**PROBLEM STATEMENT**
In the passage on the review's limitations below, which two countries are said to have no operational parametric insurance models?

The scope of this review is restricted to secondary sources. No fieldwork, original data collection, or stakeholder interviews were conducted. Additionally, since no operational parametric insurance models currently exist in either Slovenia or Croatia, the conclusions are necessarily interpretive and based on legal, regulatory, and institutional analysis. All findings reflect the state of the regulation and the published literature at the time of writing. As relevant legislation and policy instruments evolve, the applicability of specific observations should be reassessed.
Consequently, the article’s conclusions should be read as a structured feasibility appraisal rather than as evidence of operational effectiveness. These limitations are mitigated by triangulating peer-reviewed and official sources and by making the screening/extraction artefacts explicit (Figure 1; Table 1).

**DATA BELOW**
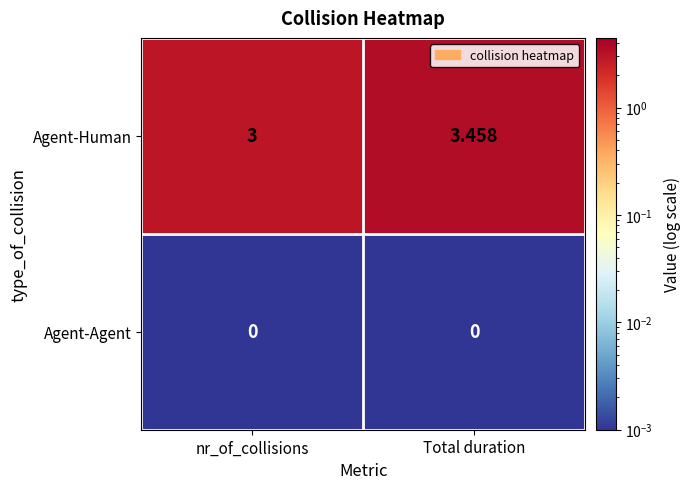

Which series has the largest total across all categories?

Agent-Human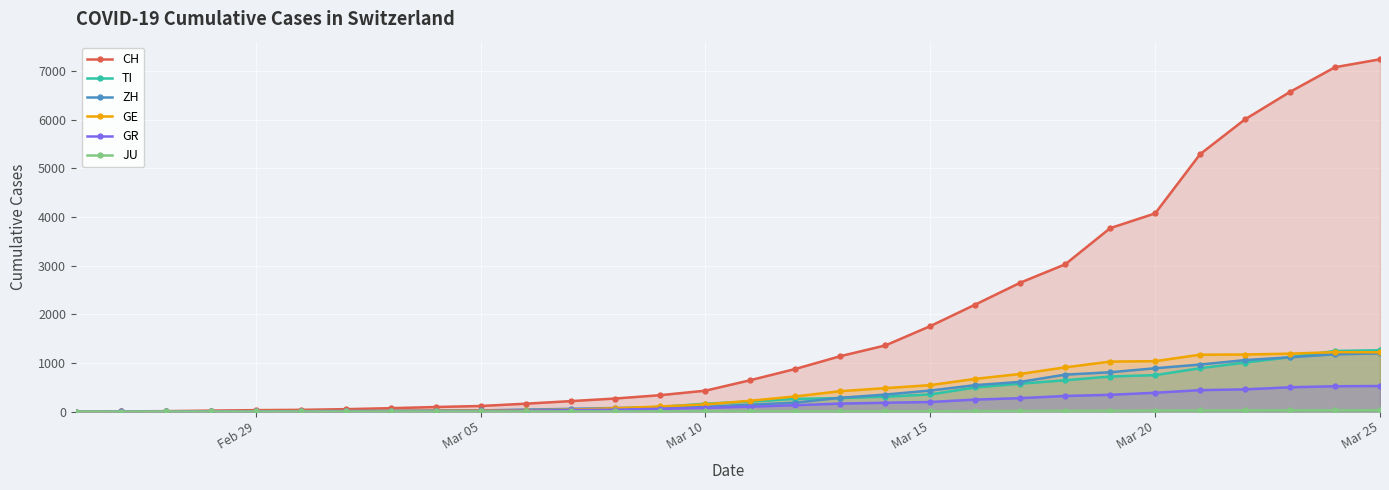

What is the value of the ZH point at the 4th from the left?

2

**RESULT OF THE EXERCISE**
Slovenia and Croatia.